● What needs to be done:
Give the entries back exactly, dropping each image.
----
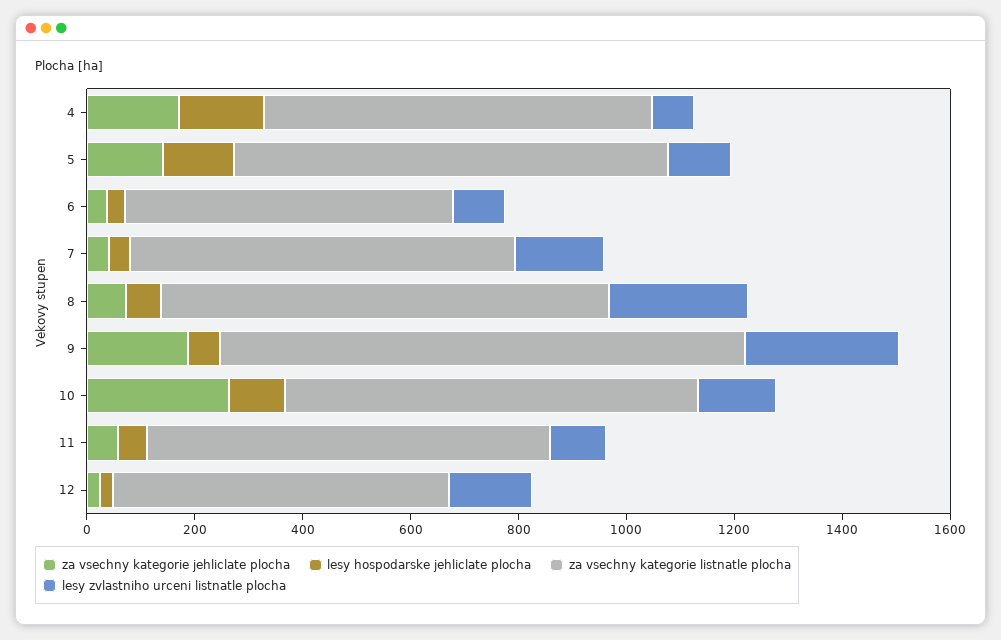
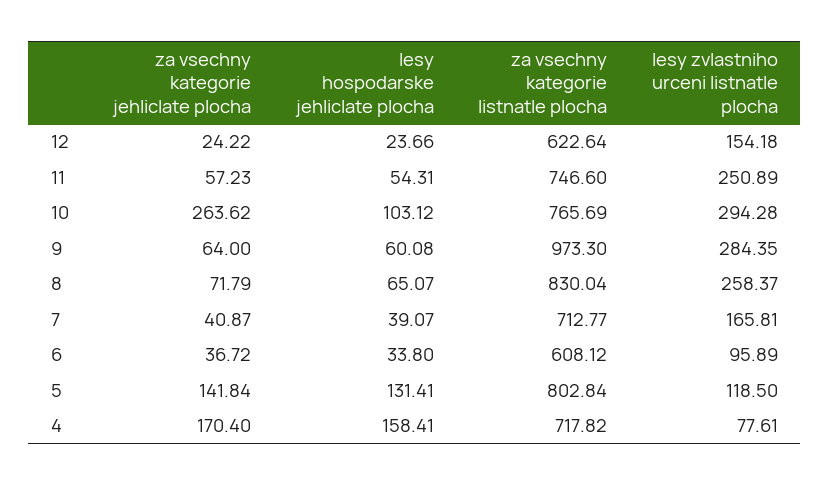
  {
    "za vsechny kategorie jehliclate plocha": {
      "4": 170.4,
      "5": 141.84,
      "6": 36.72,
      "7": 40.87,
      "8": 71.79,
-     "9": 200,
+     "9": 64,
      "10": 263.62,
      "11": 57.23,
      "12": 24.22
    },
    "lesy hospodarske jehliclate plocha": {
      "4": 158.41,
      "5": 131.41,
      "6": 33.8,
      "7": 39.07,
      "8": 65.07,
      "9": 60.08,
      "10": 103.12,
      "11": 54.31,
      "12": 23.66
    },
    "za vsechny kategorie listnatle plocha": {
      "4": 717.82,
      "5": 802.84,
      "6": 608.12,
      "7": 712.77,
      "8": 830.04,
      "9": 973.3,
      "10": 765.69,
      "11": 746.6,
      "12": 622.64
    },
    "lesy zvlastniho urceni listnatle plocha": {
      "4": 77.61,
      "5": 118.5,
      "6": 95.89,
      "7": 165.81,
      "8": 258.37,
      "9": 284.35,
-     "10": 150,
+     "10": 294.28,
-     "11": 100,
+     "11": 250.89,
      "12": 154.18
    }
  }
----
● Solution to this exercise:
  {
    "za vsechny kategorie jehliclate plocha": {
      "4": 170.4,
      "5": 141.84,
      "6": 36.72,
      "7": 40.87,
      "8": 71.79,
-     "9": 200,
+     "9": 64,
      "10": 263.62,
      "11": 57.23,
      "12": 24.22
    },
    "lesy hospodarske jehliclate plocha": {
      "4": 158.41,
      "5": 131.41,
      "6": 33.8,
      "7": 39.07,
      "8": 65.07,
      "9": 60.08,
      "10": 103.12,
      "11": 54.31,
      "12": 23.66
    },
    "za vsechny kategorie listnatle plocha": {
      "4": 717.82,
      "5": 802.84,
      "6": 608.12,
      "7": 712.77,
      "8": 830.04,
      "9": 973.3,
      "10": 765.69,
      "11": 746.6,
      "12": 622.64
    },
    "lesy zvlastniho urceni listnatle plocha": {
      "4": 77.61,
      "5": 118.5,
      "6": 95.89,
      "7": 165.81,
      "8": 258.37,
      "9": 284.35,
-     "10": 150,
+     "10": 294.28,
-     "11": 100,
+     "11": 250.89,
      "12": 154.18
    }
  }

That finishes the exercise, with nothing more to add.